Problem to work on:
Find the string "oriented" in the listing and report every line that has it.

Dataset entries:

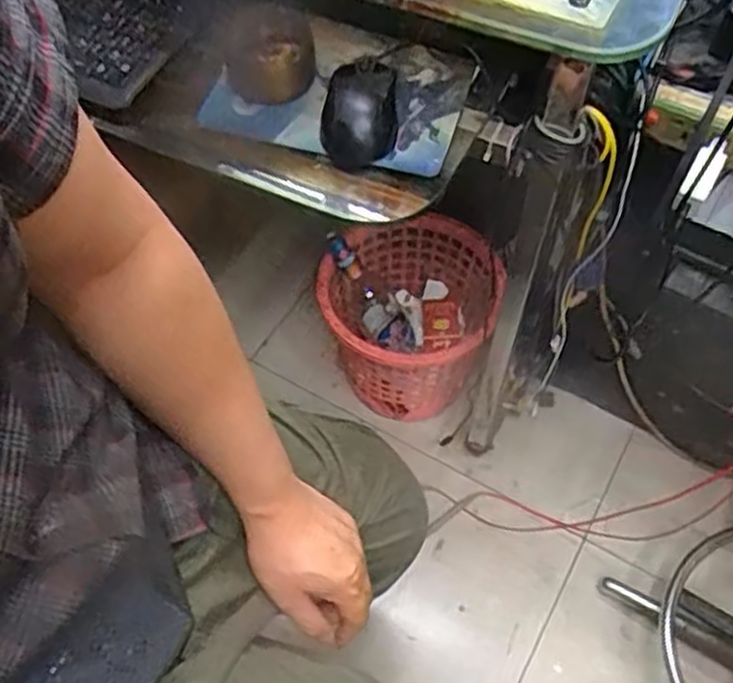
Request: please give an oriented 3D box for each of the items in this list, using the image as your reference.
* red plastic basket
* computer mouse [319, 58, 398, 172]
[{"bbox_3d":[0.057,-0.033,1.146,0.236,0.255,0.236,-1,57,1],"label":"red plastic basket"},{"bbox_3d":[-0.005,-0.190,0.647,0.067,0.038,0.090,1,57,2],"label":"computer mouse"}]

* * *

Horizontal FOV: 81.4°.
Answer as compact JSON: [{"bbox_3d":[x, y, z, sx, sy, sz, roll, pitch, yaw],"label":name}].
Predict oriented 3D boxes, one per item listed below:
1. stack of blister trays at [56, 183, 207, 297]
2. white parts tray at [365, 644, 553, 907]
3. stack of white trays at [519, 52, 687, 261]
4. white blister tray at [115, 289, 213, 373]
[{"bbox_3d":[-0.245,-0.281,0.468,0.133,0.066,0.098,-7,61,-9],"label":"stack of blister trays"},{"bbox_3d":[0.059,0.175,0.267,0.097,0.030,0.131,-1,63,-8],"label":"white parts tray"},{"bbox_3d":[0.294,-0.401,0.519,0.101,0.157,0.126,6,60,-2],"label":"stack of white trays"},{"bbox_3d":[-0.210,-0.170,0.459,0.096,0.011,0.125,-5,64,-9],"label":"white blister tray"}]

Solution:
Request: please give an oriented 3D box for each of the items in this list, using the image as your reference.
Predict oriented 3D boxes, one per item listed below:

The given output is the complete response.